L’inserimento della tutela dell’ambiente, della biodiversità e degli ecosistemi nella Costituzione italiana, approvato dalla Camera dei Deputati l’8 febbraio 2022, è una svolta che si attendeva da molto, e che forse è stata provocata anche da un patto importante che riguarda l’intera Europa: il Green Deal.

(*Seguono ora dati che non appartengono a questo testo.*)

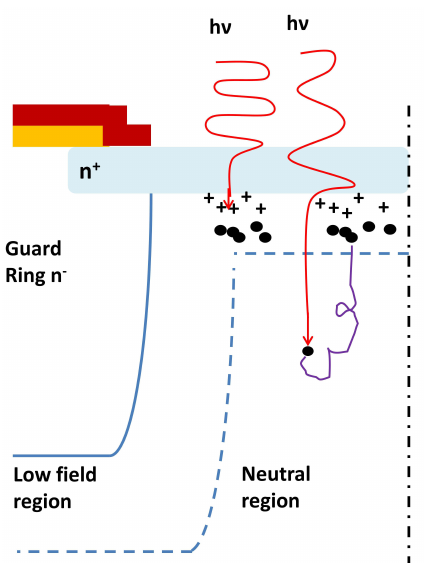
Figure 4: While photogenerated carriers close to the multiplica- tion region contribute to a narrow response pulse, photogenerated carriers in the bulk lead to a diffusion tail which limits the timing resolution of planar bulk Si SPADs. Adapted from [36].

Un approfondimento su cosa significa in concreto, e da dove nasce, il Green Deal europeo, è stato oggetto del seminario condotto da Teresa Moschetta, giurista dell’Università Roma Tre, nell’ambito della Scuola d’Europa a Roma presso il Liceo Mamiani. È dall’ottobre 1987, con il rapporto intitolato “Our Common Future” delle Nazioni Unite, che l’ambiente e la sua protezione sono stati segnalati alle autorità politiche come priorità da seguire. Ma dovettero passare dieci anni prima di un protocollo globale: quello di Kyoto, firmato nel 1997. Da allora molto è cambiato nella società: da una presa di coscienza dell’impossibilità di continuare con l’economia prettamente consumistica, fonte anche di forti diseguaglianze e sfruttamenti, a eventi catastrofici che hanno colpito e condizionato fortemente il benessere di tutti, inclusa la pandemia da Covid-19.

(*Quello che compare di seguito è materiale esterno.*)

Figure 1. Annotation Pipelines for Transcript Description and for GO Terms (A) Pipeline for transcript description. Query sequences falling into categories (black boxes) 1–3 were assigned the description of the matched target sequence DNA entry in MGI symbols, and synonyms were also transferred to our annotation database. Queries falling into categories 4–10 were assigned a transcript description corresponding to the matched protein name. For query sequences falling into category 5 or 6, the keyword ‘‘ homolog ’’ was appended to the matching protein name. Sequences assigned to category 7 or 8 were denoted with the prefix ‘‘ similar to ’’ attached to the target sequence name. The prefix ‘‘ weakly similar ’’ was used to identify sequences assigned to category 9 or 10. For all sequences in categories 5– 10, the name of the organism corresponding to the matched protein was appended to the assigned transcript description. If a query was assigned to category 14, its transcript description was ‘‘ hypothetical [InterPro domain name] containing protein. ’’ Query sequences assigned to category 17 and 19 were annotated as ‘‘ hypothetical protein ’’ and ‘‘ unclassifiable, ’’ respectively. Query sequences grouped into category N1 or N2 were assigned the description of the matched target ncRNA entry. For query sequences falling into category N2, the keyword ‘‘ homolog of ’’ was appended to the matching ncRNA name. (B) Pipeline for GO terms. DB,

Il Green Deal europeo è stato ufficialmente approvato proprio nel dicembre 2019, poco prima che la pandemia stravolgesse le nostre vite sottolineando l’urgenza di un cambiamento di rotta. Gli obiettivi presenti nel Green Deal Europeo si rifanno a quelli stabiliti da un’altra conferenza ambientale: quella di Parigi 2016, che ha impostato a livello globale un protocollo da seguire per una transazione ecologica che non provochi shock economici troppo dannosi. Ogni nazione, in base alle sue possibilità, può fare qualcosa per migliorare, o almeno non peggiorare, la situazione attuale. L’idea è di riuscire a raggiungere l’indipendenza totale dalle fonti fossili entro il 2030 per tutti i firmatari.

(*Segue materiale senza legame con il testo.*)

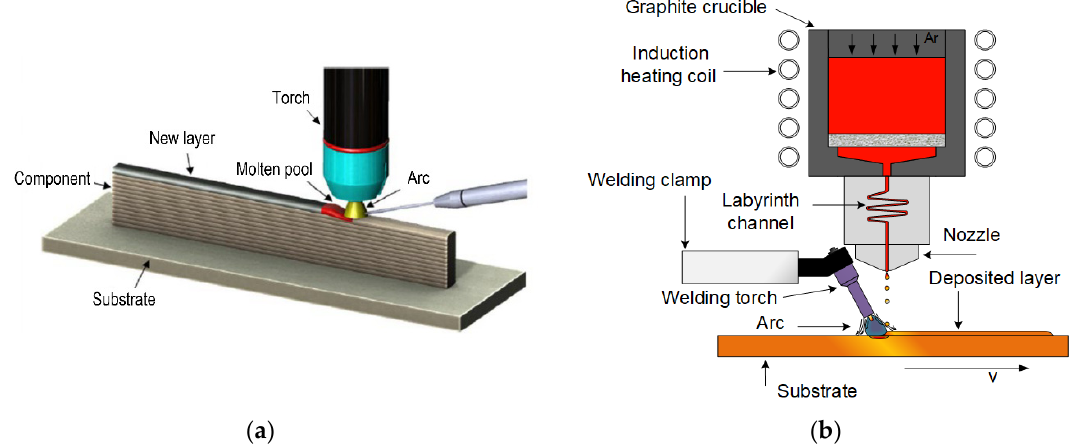
Figure 1. The schematic diagrams of wire and arc additive manufacturing (WAAM) and gas tungsten arc (GTA)-assisted droplet deposition manufacturing (DDM). ( a ) WAAM; ( b ) GTA-assisted DDM.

L’Europa agisce come blocco comune: regolamenti contro l’inquinamento e a favore di ecosistemi, investimenti su energie rinnovabili, promozione di modelli di consumo più sostenibili, sostegno economico alle aziende che scelgono di investire sul cambiamento dei processi produttivi. Ma purtroppo non sembra bastare: non solo per la forte di resistenza di alcune nazioni del blocco di Visegràd come Ungheria e Polonia, che ha scelto di non partecipare al patto.  Ma anche per la scelta delle fonti di energia: è tornata infatti, per esempio da parte della Francia, l’idea di utilizzare e anzi potenziare l’uso del nucleare, abolito in Italia dal referendum nel 1987 (un anno dopo l’incidente di Chernobyl del 26 aprile 1986) e dalle associazioni ambientaliste. La produzione delle auto elettriche è ostacolata dalla scarsità di microchip sul mercato. E sono solo alcuni dei problemi che ogni paese dell’Unione si ritrova ad affrontare. Sarà difficile, trattandosi comunque di un patto non vincolante. Ma questo non deve scoraggiare noi cittadini europei a vigilare.

Ogni cittadino deve impegnarsi ogni giorno a migliorare, anche con piccoli gesti, il suo stile di vita e premere a livello politico, anche con proposte dirette, affinché si mantengano gli impegni presi nella conferenza di Parigi prima e nel patto europeo poi. Ne va del nostro futuro.